My body was showing some strain as well.  My heart rate climbed to a high of 186 and held an average during that section of 183 bpm.  I was riding in my red line.  Still, I was putting out an average of 343 watts and holding an average speed of 10.6 mph.  It was during that section that I looked down at my computer for the second time in the ride and saw 10:00.  I knew I was close!

I’m about to hit The Wall.  The average grade over the next three minutes was 7.4%.  I settled in for a steady push in the early part of this three minute section, but stood to give it all I had toward the end.  This averaged out to be 361 watts for the just over half mile section.  My heart rate was letting me know we were near the end by peaking at 190 bpm and averaging 186 in that section.

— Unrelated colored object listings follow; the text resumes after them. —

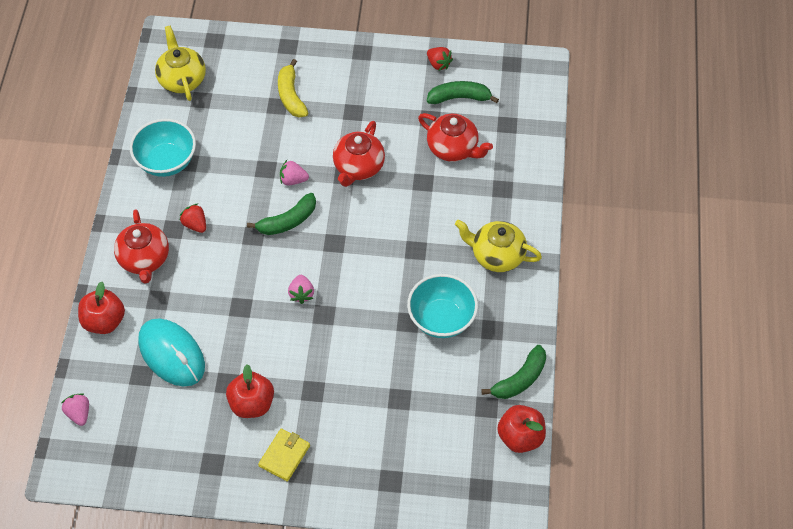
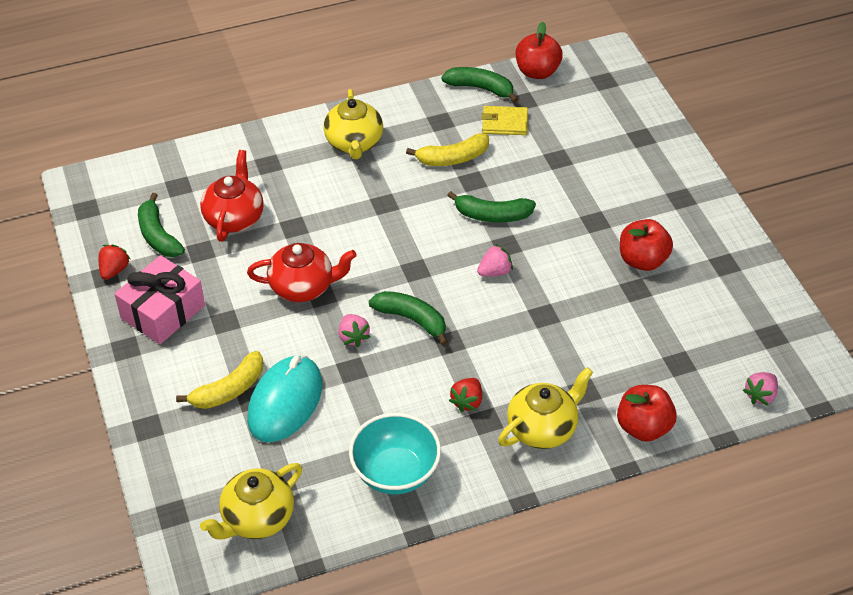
camera: 115 degrees left, 10 degrees down
red teapot [114,209,169,283] -> yellow teapot [498,367,593,449]
turquoise mouse [138,319,205,386] -> turquoise mouse moved to [247,356,322,442]
yellow wallet [258,428,310,481] -> yellow wallet moved to [482,106,528,135]
turquoise bowl [407,274,478,338] -> yellow banana [406,133,489,166]
none -> pink gift [114,255,205,344]
none -> green banana [447,191,536,222]

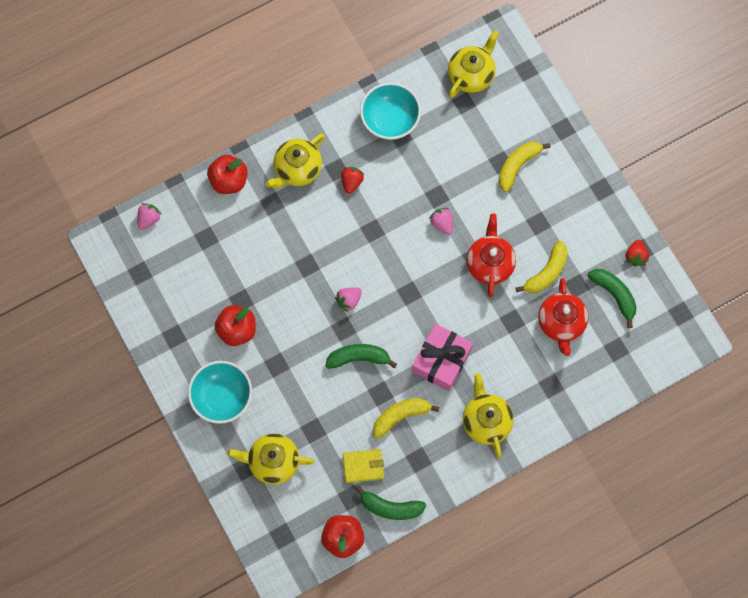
camera: 170 degrees right, 25 degrees up
pink gift [114,255,205,344] -> pink gift moved to [412,324,473,391]
red teapot [247,243,357,302] -> red teapot turned 105 degrees clockwise [466,213,516,297]
turquoise mouse [247,356,322,442] -> none
green banana [369,291,448,346] -> none
none -> turquoise bowl [188,361,252,424]
none -> yellow teapot [227,433,314,485]
none -> yellow banana [516,241,568,293]

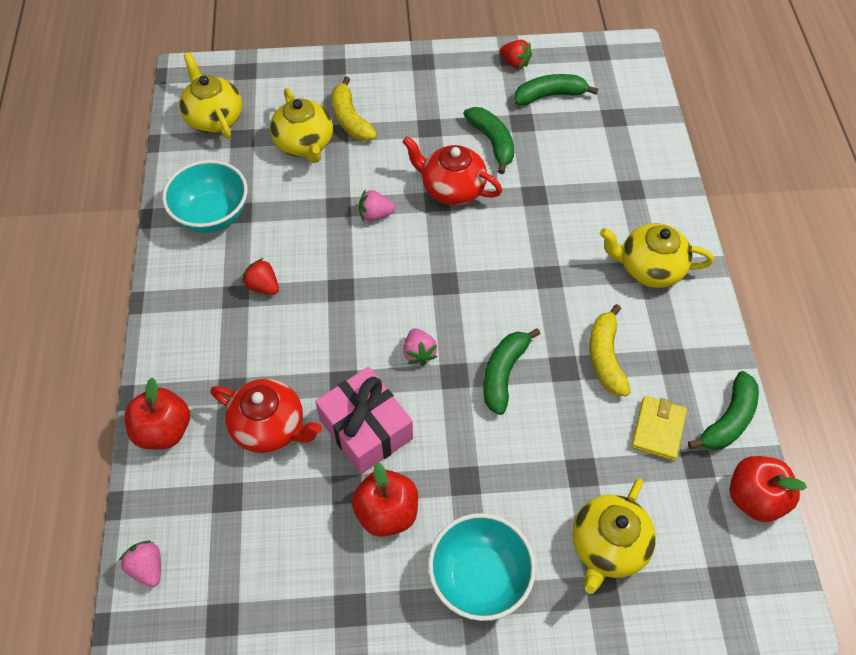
camera: 65 degrees left, 15 degrees down
yellow teapot [266,134,325,189] -> yellow teapot moved to [270,88,333,163]
pink gift [412,324,473,391] -> pink gift moved to [315,367,413,474]
yellow banana [516,241,568,293] -> green banana [463,107,515,174]
red teapot [538,278,588,356] -> red teapot moved to [210,379,322,453]

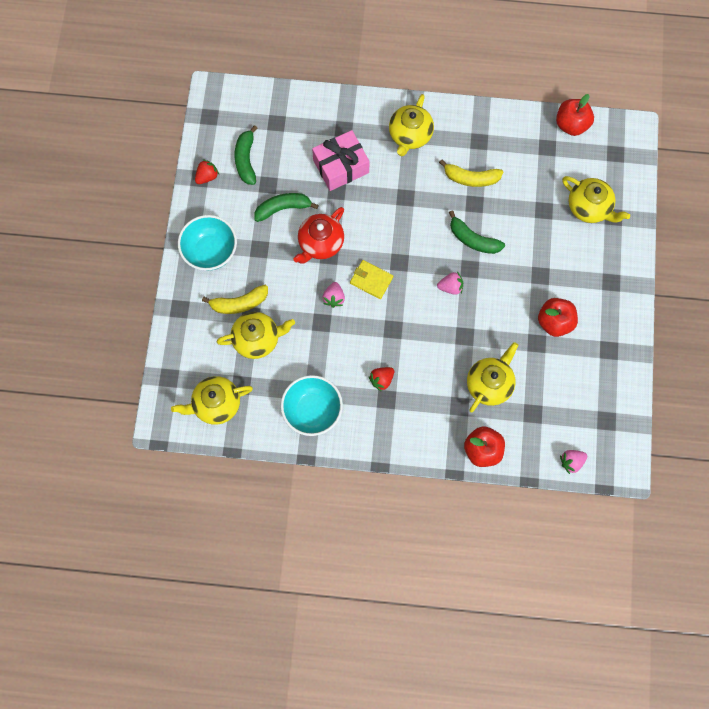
camera: 80 degrees left, 15 degrees up
red teapot [210,379,322,453] -> yellow teapot [467,342,518,412]
pink gift [315,367,413,474] -> pink gift moved to [312,130,370,191]
turquoise bowl [428,513,536,621] -> turquoise bowl moved to [178,215,237,271]
yellow wallet [631,396,687,461] -> yellow wallet moved to [350,260,393,299]
green banana [688,371,759,450] -> none

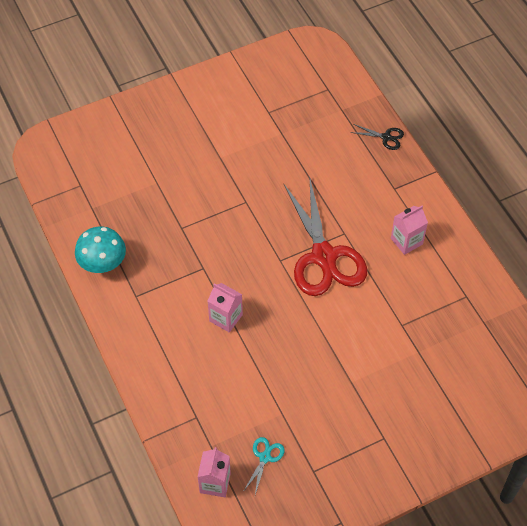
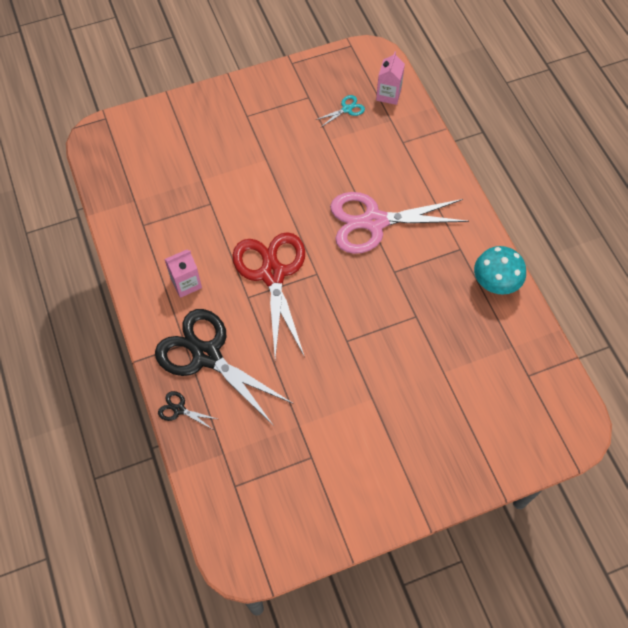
camera: 175 degrees left, 5 degrees up
pink carton [208,283,243,333] -> pink scissors [330,192,469,254]
turquoise scissors [243,437,285,495] -> turquoise scissors turned 150 degrees counterclockwise [316,95,365,127]
none -> black scissors [155,309,294,426]

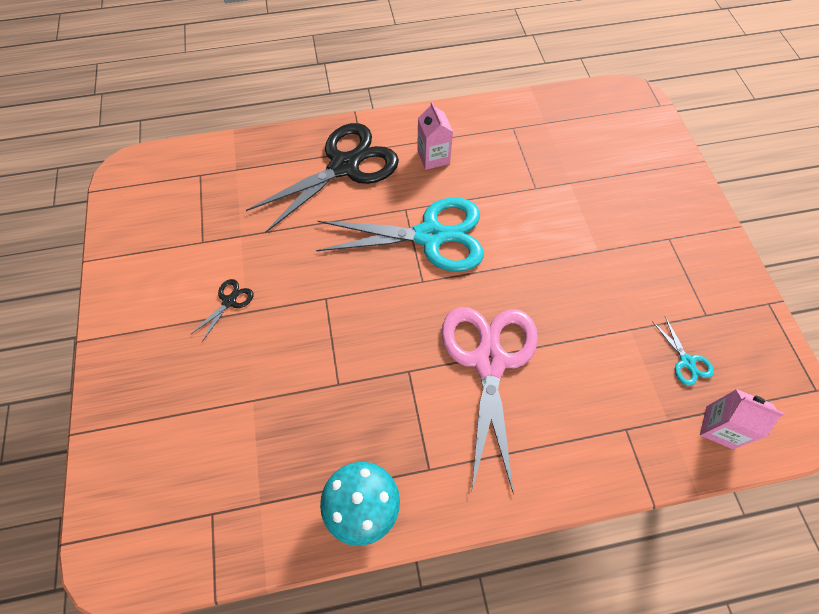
camera: 100 degrees right, 0 degrees up
black scissors [158,391,217,429] -> black scissors moved to [190,279,253,342]
red scissors [232,232,305,359] -> turquoise scissors [316,197,484,272]

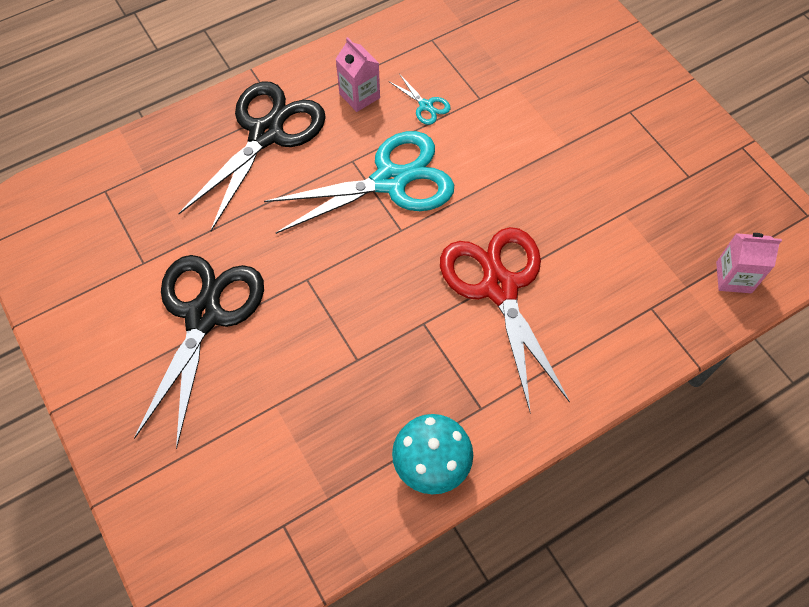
camera: 20 degrees left, 0 degrees up
black scissors [190,279,253,342] -> black scissors [134,255,264,449], size x2.50
pink scissors [442,307,538,495] -> red scissors [440,227,570,413]
turquoise scissors [652,316,714,386] -> turquoise scissors moved to [390,74,451,125]

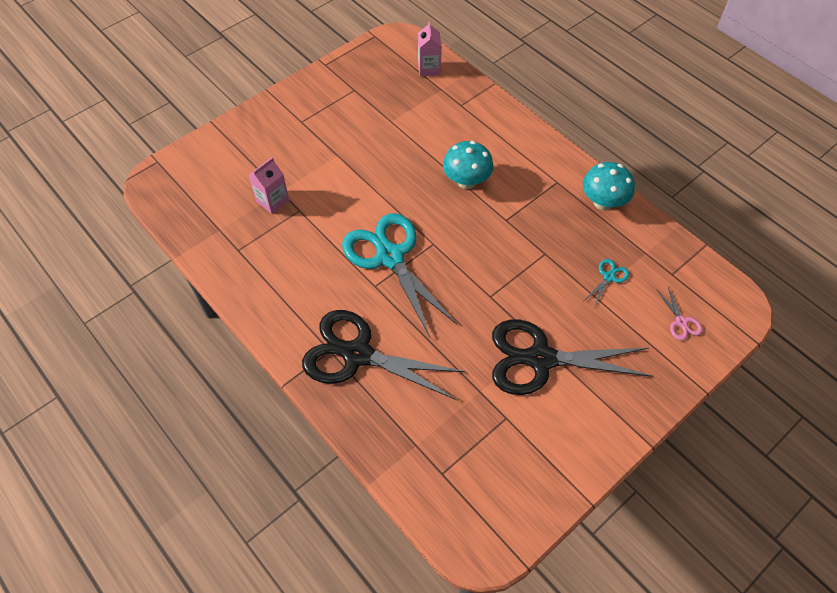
camera: 100 degrees left, 5 degrees down
pink carton [336,37,380,112] -> pink carton moved to [248,157,289,214]
turquoise scissors [390,74,451,125] -> turquoise scissors moved to [585,259,629,307]
red scissors [440,227,570,413] -> turquoise mushroom [443,141,493,189]
none -> pink scissors [657,287,703,340]

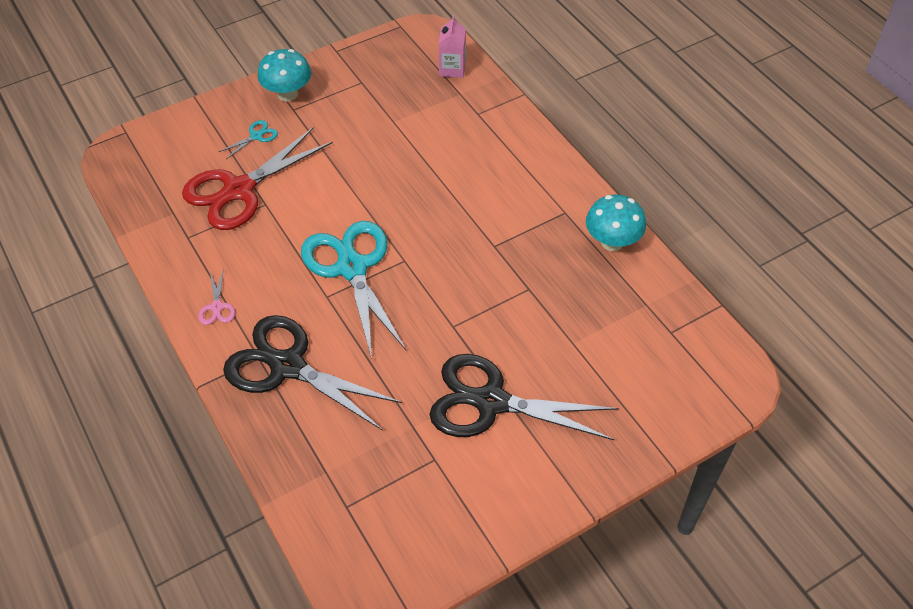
camera: 10 degrees right, 5 degrees down
pink carton [248,157,289,214] -> red scissors [182,128,333,230]
turquoise mushroom [443,141,493,189] -> turquoise mushroom moved to [258,49,311,102]
turquoise scissors [585,259,629,307] -> turquoise scissors moved to [219,120,278,159]
pink scissors [657,287,703,340] -> pink scissors moved to [198,268,235,325]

However, it was the easy start and the driving finish that made it work.  I bet I covered the hardest portion of this climb faster than I have ever done in my life.  The average grade over this 650 feet is 10.4%.  My average wattage over this section was 507 watts.  That garnered me a 10.5 mph average for that distance.

The entire climb’s numbers looked like this: Average – Power = 336 watts, Heart Rate = 177 bpm, Cadence = 78 rpm, Speed = 10.9 mph; Maximum – Power = 641 watts, Heart Rate = 190 bpm, Cadence = 100 rpm, Speed = 17.5.

It will be a while before I’ll get a chance to try this again.  However, I think I’ve found the keys to making it work.  I just have to be sure I’m in good shape when I try it.  My guess is that when the temperatures begin to drop, I’ll start to see myself regularly breaking the 12 minute mark when I give it a try.

Three measly seconds.  Man… soooooo close!